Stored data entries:
● ● ● ● ● ● ●

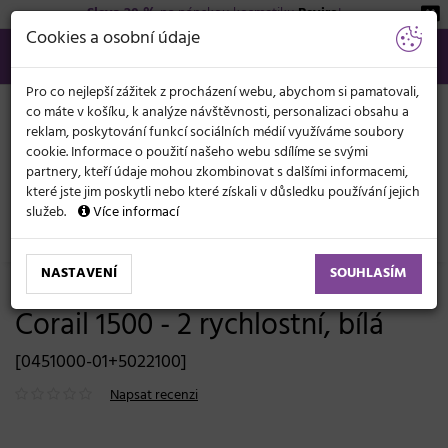
Sleva 20 %
na pánskou kosmetiku
Beviro
!
KATEGORIE
Cookies a osobní údaje
566 440 099
info@svetkadernictvi.cz
Po−pá: 8−17
Vše o nákupu
Kč
MENU
Pro co nejlepší zážitek z procházení webu, abychom si pamatovali,
co máte v košíku, k analýze návštěvnosti, personalizaci obsahu a
reklam, poskytování funkcí sociálních médií využíváme soubory
cookie. Informace o použití našeho webu sdílíme se svými
partnery, kteří údaje mohou zkombinovat s dalšími informacemi,
které jste jim poskytli nebo které získali v důsledku používání jejich
služeb.
Více informací
Elektronika
Klimazony, sušící helmy a napařovače
NASTAVENÍ
SOUHLASÍM
Sušící helma na rameni Ultron
Corail 1500 - 2 rychlostní, bílá
[0451000-01+5022100]
Napsat recenzi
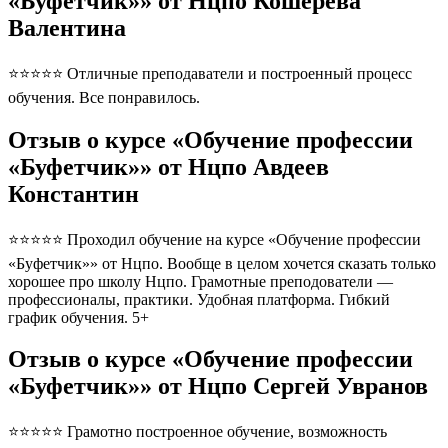
«Буфетчик»» от Нцпо Кошерева
Валентина
⭐⭐⭐⭐⭐ Отличные преподаватели и построенный процесс
обучения. Все понравилось.
Отзыв о курсе «Обучение профессии
«Буфетчик»» от Нцпо Авдеев
Константин
⭐⭐⭐⭐⭐ Проходил обучение на курсе «Обучение профессии
«Буфетчик»» от Нцпо. Вообще в целом хочется сказать только
хорошее про школу Нцпо. Грамотные преподователи —
профессионалы, практики. Удобная платформа. Гибкий
график обучения. 5+
Отзыв о курсе «Обучение профессии
«Буфетчик»» от Нцпо Сергей Увранов
⭐⭐⭐⭐⭐ Грамотно построенное обучение, возможность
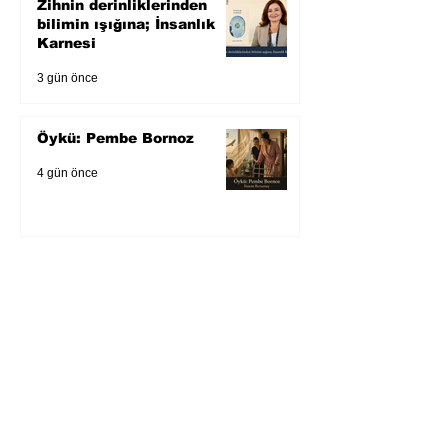
Zihnin derinliklerinden
bilimin ışığına; İnsanlık
Karnesi
3 gün önce
Öykü: Pembe Bornoz
4 gün önce
Temmuz 2026’da Litera
Edebiyat’ın en çok
okunanları
5 gün önce
Bugün yaşadığımız her
şeyin adı: Para Gürültüsü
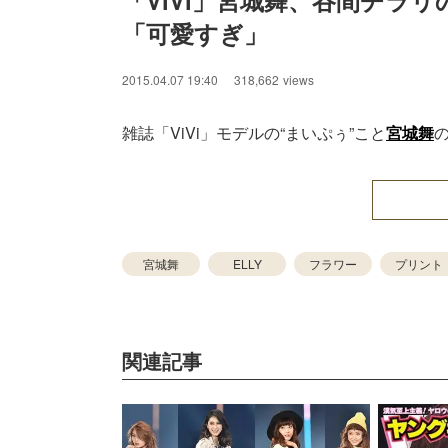
「ViVi」宮城舞、谷間チラ
「可愛すぎ」
2015.04.07 19:40
318,662
views
雑誌「ViVi」モデルの“まいぷぅ”こと
宮城舞
宮城舞
ELLY
フラワー
プリント
関連記事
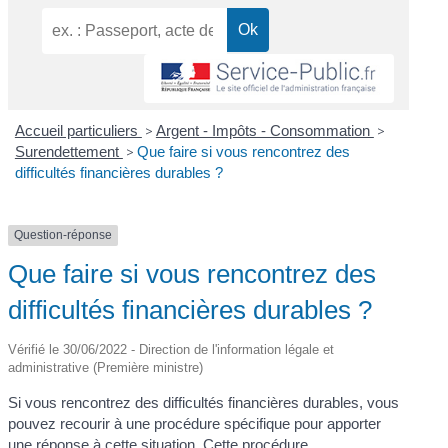
Accueil particuliers
>
Argent - Impôts - Consommation
>
Surendettement
>
Que faire si vous rencontrez des
difficultés financières durables ?
Question-réponse
Que faire si vous rencontrez des
difficultés financières durables ?
Vérifié le 30/06/2022 - Direction de l'information légale et
administrative (Première ministre)
Si vous rencontrez des difficultés financières durables, vous
pouvez recourir à une procédure spécifique pour apporter
une réponse à cette situation. Cette procédure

● ● ● ● ● ● ●

Exercise — Reproduce every line of text from all the entries above without any changes, and leave the pictures out of your answer.

Response —
Sleva 20 %
na pánskou kosmetiku
Beviro
!
KATEGORIE
Cookies a osobní údaje
566 440 099
info@svetkadernictvi.cz
Po−pá: 8−17
Vše o nákupu
Kč
MENU
Pro co nejlepší zážitek z procházení webu, abychom si pamatovali,
co máte v košíku, k analýze návštěvnosti, personalizaci obsahu a
reklam, poskytování funkcí sociálních médií využíváme soubory
cookie. Informace o použití našeho webu sdílíme se svými
partnery, kteří údaje mohou zkombinovat s dalšími informacemi,
které jste jim poskytli nebo které získali v důsledku používání jejich
služeb.
Více informací
Elektronika
Klimazony, sušící helmy a napařovače
NASTAVENÍ
SOUHLASÍM
Sušící helma na rameni Ultron
Corail 1500 - 2 rychlostní, bílá
[0451000-01+5022100]
Napsat recenzi
«Буфетчик»» от Нцпо Кошерева
Валентина
⭐⭐⭐⭐⭐ Отличные преподаватели и построенный процесс
обучения. Все понравилось.
Отзыв о курсе «Обучение профессии
«Буфетчик»» от Нцпо Авдеев
Константин
⭐⭐⭐⭐⭐ Проходил обучение на курсе «Обучение профессии
«Буфетчик»» от Нцпо. Вообще в целом хочется сказать только
хорошее про школу Нцпо. Грамотные преподователи —
профессионалы, практики. Удобная платформа. Гибкий
график обучения. 5+
Отзыв о курсе «Обучение профессии
«Буфетчик»» от Нцпо Сергей Увранов
⭐⭐⭐⭐⭐ Грамотно построенное обучение, возможность
Zihnin derinliklerinden
bilimin ışığına; İnsanlık
Karnesi
3 gün önce
Öykü: Pembe Bornoz
4 gün önce
Temmuz 2026’da Litera
Edebiyat’ın en çok
okunanları
5 gün önce
Bugün yaşadığımız her
şeyin adı: Para Gürültüsü
「ViVi」宮城舞、谷間チラ
「可愛すぎ」
2015.04.07 19:40
318,662
views
雑誌「ViVi」モデルの“まいぷぅ”こと
宮城舞
宮城舞
ELLY
フラワー
プリント
関連記事
Accueil particuliers
>
Argent - Impôts - Consommation
>
Surendettement
>
Que faire si vous rencontrez des
difficultés financières durables ?
Question-réponse
Que faire si vous rencontrez des
difficultés financières durables ?
Vérifié le 30/06/2022 - Direction de l'information légale et
administrative (Première ministre)
Si vous rencontrez des difficultés financières durables, vous
pouvez recourir à une procédure spécifique pour apporter
une réponse à cette situation. Cette procédure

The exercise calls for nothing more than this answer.